**** DOCUMENT EXTRACT ****

After missing the playoffs by going 9-7 one season after winning the Super Bowl, the Steelers need depth at every position except quarterback, Colbert said in his first interview since the season ended. Colbert said the team isn't putting a priority on any area.
With most of their top players under contract, the Steelers theoretically could begin next season with largely the same team that lost five games in a row late in the season. Colbert hinted that won't happen.
"I think if you enter the season with the same group you ended the season with, you might expect the same results because we're a 9-7 team at this point," Colbert said.
Nose tackle Casey Hampton recently said he will be unhappy if the Steelers prevent him from becoming a free agent by tagging him as their franchise player at a cost of about $7 million, or approximately what they paid him last season.
The Steelers prefer to sign players to multiyear contracts, but Colbert said keeping a player for a single season can be a logical way of doing business. Hampton will be 33 in September and has had weight problems.

****

*SET OF TASKS:*
(a) Put the lines of the records from their start through the line holding "Leidenschaft seit 1858", inclusive, into a JSON list of strings with one string per line, leaving out the pictures and any blank lines.
(b) Give what follows next in the text about the Steelers' offseason, continuing on from its last sentence.
The text and the records have no connection to each other.

**** DATA SECTION ****

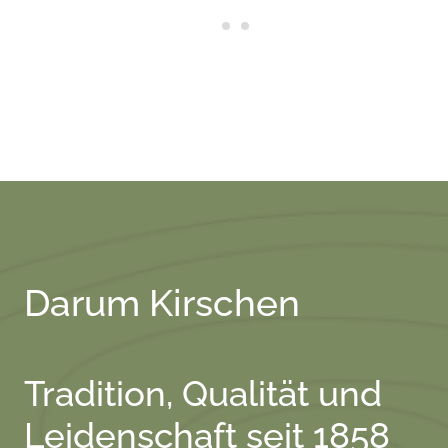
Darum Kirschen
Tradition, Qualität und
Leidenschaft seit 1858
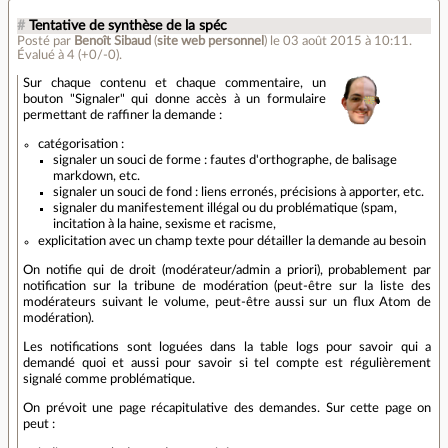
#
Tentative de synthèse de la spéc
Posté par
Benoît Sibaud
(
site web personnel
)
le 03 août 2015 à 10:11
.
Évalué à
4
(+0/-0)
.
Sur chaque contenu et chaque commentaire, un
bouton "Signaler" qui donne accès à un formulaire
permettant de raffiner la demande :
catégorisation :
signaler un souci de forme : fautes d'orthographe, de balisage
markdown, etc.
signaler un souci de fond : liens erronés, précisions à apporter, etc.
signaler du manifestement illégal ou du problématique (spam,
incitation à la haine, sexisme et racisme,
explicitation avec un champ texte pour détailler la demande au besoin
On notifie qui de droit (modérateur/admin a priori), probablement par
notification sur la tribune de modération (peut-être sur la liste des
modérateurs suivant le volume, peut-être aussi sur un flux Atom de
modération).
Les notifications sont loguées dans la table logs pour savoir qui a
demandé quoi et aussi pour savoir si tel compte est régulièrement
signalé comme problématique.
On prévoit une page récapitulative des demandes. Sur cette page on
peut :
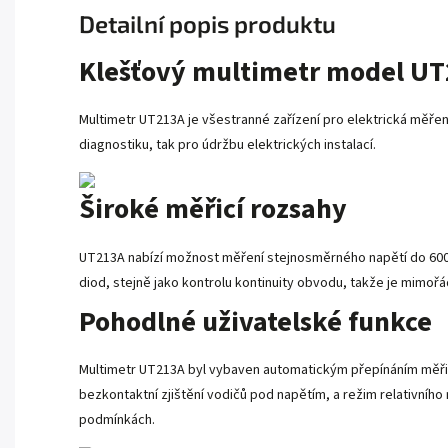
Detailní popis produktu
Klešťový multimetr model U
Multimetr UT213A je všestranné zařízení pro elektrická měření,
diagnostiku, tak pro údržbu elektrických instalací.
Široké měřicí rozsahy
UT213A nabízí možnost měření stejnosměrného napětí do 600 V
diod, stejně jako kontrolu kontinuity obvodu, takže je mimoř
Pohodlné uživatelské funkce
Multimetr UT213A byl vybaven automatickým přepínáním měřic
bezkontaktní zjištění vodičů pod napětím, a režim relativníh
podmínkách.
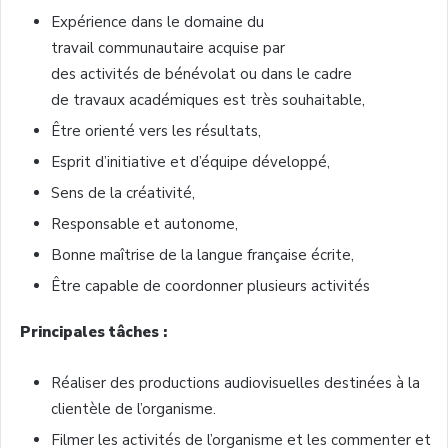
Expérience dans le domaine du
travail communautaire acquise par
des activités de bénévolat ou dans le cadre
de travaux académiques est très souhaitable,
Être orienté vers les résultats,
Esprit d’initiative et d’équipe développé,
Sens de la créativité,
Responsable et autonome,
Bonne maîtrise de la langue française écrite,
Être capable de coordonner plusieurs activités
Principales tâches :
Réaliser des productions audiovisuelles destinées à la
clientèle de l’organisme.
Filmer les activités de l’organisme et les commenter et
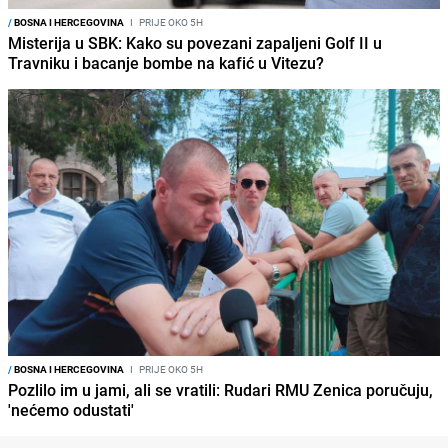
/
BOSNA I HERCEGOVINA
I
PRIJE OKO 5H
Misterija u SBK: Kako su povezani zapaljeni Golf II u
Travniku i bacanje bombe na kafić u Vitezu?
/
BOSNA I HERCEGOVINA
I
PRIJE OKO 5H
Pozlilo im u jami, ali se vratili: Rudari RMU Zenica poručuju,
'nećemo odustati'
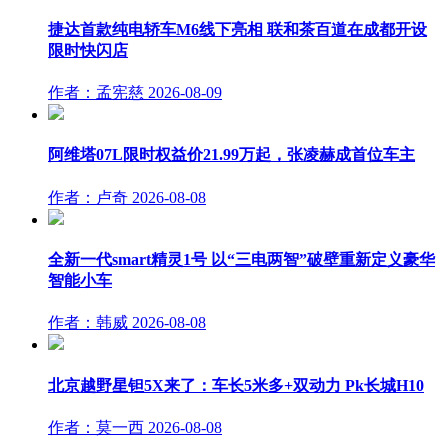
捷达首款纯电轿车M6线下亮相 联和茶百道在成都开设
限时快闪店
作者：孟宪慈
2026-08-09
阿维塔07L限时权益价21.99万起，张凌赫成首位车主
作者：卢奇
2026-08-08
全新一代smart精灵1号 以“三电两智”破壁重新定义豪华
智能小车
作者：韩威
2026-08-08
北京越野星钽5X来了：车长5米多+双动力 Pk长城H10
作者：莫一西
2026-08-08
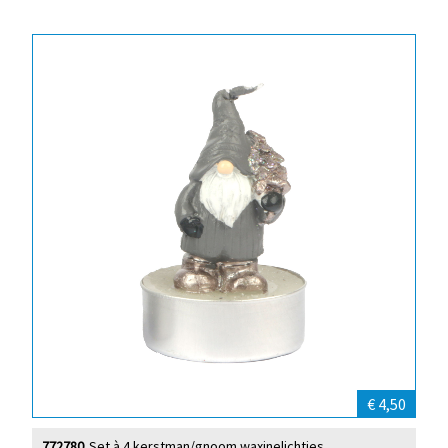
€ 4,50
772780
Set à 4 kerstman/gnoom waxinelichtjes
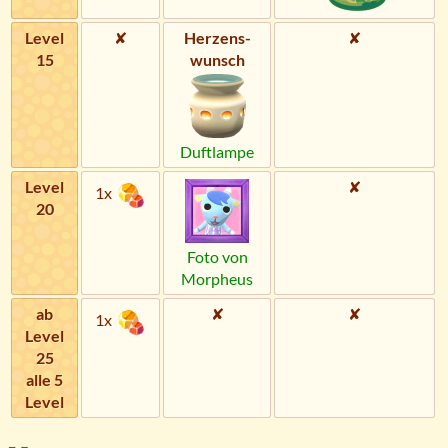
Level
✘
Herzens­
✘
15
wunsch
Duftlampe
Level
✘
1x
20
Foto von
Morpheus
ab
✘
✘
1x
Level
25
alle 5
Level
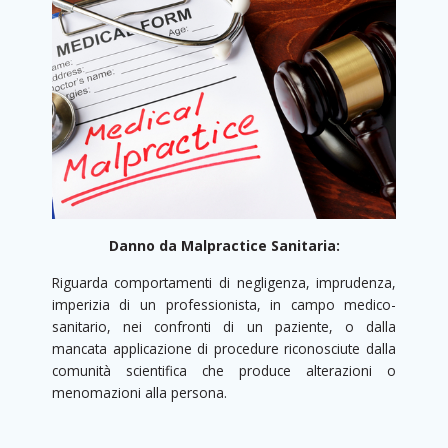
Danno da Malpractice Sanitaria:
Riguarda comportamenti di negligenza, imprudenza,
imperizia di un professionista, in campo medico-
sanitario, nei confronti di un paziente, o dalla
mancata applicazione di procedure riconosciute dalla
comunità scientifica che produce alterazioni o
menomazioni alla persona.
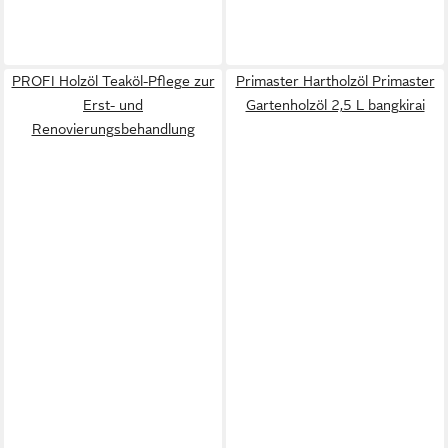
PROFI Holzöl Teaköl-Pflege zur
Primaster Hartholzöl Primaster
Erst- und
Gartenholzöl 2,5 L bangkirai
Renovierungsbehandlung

****

*RESULTS BY TASK:*
(a)
[
  "Darum Kirschen",
  "Tradition, Qualität und",
  "Leidenschaft seit 1858"
]

(b)
"Our stance on a tag, any tag, is we don't like to use them," Colbert said. "However, we're never going to say we're not going to use something that is collectively bargained."
Colbert, who's largely responsible for assembling the Steelers teams that won the Super Bowl during the 2005 and 2008 seasons, is unsigned past this season. The Steelers generally prefer to sign a key figure before he enters a contract year, but Colbert said his situation is a low priority.
If former Steelers coach Bill Cowher returns to the NFL as a head coach, it is believed he wants Colbert to be the general manager.
"Anything to do with my personal status, I wouldn't talk about at this point or at any point. That's really not for me to discuss," Colbert said. "I'm totally happy in my position, at this point."